When you reach the line containing "thumb ip: (235, 130)" in the entries below, start writing out each line exactly, and stop after the line containing "middle pip: (255, 181)".

* Source records *
***

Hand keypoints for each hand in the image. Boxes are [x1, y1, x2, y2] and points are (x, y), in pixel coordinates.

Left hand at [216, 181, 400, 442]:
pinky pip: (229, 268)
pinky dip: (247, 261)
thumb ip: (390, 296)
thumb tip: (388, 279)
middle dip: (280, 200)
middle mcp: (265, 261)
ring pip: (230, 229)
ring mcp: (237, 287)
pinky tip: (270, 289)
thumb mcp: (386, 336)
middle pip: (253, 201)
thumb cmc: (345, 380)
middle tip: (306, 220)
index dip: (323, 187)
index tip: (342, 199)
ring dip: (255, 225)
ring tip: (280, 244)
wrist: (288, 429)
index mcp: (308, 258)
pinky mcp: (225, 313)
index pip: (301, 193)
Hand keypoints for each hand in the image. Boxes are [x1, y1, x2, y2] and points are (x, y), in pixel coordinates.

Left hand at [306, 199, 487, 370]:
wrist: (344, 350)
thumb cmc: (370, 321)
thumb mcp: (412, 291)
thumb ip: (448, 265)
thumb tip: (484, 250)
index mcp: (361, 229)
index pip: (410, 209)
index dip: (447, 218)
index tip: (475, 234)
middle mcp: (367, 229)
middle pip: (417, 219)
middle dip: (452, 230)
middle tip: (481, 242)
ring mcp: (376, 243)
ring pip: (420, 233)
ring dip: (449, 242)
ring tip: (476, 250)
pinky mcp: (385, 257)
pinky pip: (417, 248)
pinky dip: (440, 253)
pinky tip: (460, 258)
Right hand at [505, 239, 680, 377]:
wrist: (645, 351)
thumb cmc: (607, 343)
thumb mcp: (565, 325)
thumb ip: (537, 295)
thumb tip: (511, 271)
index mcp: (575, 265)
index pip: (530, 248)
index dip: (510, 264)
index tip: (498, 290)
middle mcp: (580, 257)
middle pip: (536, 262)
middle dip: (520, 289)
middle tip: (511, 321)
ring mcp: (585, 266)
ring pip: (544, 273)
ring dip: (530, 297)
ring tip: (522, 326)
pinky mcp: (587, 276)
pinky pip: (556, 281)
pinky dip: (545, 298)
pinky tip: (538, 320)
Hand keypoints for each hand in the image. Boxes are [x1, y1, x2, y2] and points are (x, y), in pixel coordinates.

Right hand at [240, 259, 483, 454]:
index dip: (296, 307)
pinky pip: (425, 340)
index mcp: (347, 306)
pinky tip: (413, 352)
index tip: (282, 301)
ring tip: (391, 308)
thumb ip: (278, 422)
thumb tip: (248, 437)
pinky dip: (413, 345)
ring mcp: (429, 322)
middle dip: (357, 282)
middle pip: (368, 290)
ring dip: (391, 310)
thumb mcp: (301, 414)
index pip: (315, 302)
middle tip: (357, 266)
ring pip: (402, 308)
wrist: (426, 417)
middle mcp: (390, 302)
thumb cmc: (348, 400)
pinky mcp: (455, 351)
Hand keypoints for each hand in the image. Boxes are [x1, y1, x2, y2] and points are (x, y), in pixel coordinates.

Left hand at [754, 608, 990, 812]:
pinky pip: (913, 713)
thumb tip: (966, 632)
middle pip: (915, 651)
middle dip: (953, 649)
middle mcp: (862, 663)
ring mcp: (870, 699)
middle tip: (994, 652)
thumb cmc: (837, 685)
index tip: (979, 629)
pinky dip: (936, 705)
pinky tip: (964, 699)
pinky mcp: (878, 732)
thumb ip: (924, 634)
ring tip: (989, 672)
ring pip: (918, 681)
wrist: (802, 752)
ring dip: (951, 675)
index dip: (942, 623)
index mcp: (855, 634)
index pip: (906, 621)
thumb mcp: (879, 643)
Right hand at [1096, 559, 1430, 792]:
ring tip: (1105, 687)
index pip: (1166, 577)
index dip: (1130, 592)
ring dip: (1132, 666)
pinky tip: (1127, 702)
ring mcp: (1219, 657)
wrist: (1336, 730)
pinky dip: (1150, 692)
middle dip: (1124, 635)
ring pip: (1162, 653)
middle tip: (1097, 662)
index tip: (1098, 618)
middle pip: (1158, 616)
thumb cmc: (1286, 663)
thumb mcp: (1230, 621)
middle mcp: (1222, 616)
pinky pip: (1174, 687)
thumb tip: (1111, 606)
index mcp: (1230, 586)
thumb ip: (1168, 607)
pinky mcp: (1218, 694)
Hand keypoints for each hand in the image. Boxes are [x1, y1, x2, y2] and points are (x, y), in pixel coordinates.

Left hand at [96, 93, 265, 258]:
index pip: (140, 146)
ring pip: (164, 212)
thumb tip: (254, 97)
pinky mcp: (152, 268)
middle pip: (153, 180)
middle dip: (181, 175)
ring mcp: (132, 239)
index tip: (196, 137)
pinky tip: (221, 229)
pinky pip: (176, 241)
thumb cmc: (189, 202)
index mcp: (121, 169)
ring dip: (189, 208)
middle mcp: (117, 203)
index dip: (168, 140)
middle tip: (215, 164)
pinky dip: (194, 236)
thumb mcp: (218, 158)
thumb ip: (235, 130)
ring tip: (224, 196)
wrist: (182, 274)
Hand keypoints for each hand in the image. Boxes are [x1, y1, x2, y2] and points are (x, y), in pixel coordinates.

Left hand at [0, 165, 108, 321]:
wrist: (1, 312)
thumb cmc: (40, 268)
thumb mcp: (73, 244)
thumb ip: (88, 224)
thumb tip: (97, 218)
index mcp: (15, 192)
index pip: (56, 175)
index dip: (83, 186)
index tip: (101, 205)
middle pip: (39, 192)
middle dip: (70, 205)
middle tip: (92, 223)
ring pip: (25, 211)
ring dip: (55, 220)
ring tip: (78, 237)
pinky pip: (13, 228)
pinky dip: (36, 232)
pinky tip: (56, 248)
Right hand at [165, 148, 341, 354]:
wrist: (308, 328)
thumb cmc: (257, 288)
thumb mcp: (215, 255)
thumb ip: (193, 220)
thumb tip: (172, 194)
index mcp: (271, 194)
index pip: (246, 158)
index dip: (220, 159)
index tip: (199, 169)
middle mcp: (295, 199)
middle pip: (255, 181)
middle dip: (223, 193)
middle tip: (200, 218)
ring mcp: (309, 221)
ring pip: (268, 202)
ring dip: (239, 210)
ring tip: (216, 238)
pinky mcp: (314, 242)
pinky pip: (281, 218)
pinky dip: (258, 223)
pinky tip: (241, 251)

***

* Response to this task *
thumb ip: (235, 130)
ring tip: (224, 196)
wrist: (182, 274)
Hand keypoints for each hand in the image. Boxes are [x1, y1, x2, y2] and points are (x, y), in pixel coordinates.

Left hand at [0, 165, 108, 321]:
wrist: (1, 312)
thumb cmc: (40, 268)
thumb mcp: (73, 244)
thumb ip: (88, 224)
thumb tip: (97, 218)
index mcp: (15, 192)
index pip: (56, 175)
index dip: (83, 186)
index tip: (101, 205)
middle pip: (39, 192)
middle dip: (70, 205)
middle tip: (92, 223)
ring pip: (25, 211)
ring dip: (55, 220)
ring tip: (78, 237)
pinky pip: (13, 228)
pinky dip: (36, 232)
pinky tip: (56, 248)
Right hand at [165, 148, 341, 354]:
wrist: (308, 328)
thumb cmc: (257, 288)
thumb mcp: (215, 255)
thumb ip: (193, 220)
thumb tip: (172, 194)
index mcp: (271, 194)
index pip: (246, 158)
index dip: (220, 159)
index tip: (199, 169)
middle mcp: (295, 199)
middle pip: (255, 181)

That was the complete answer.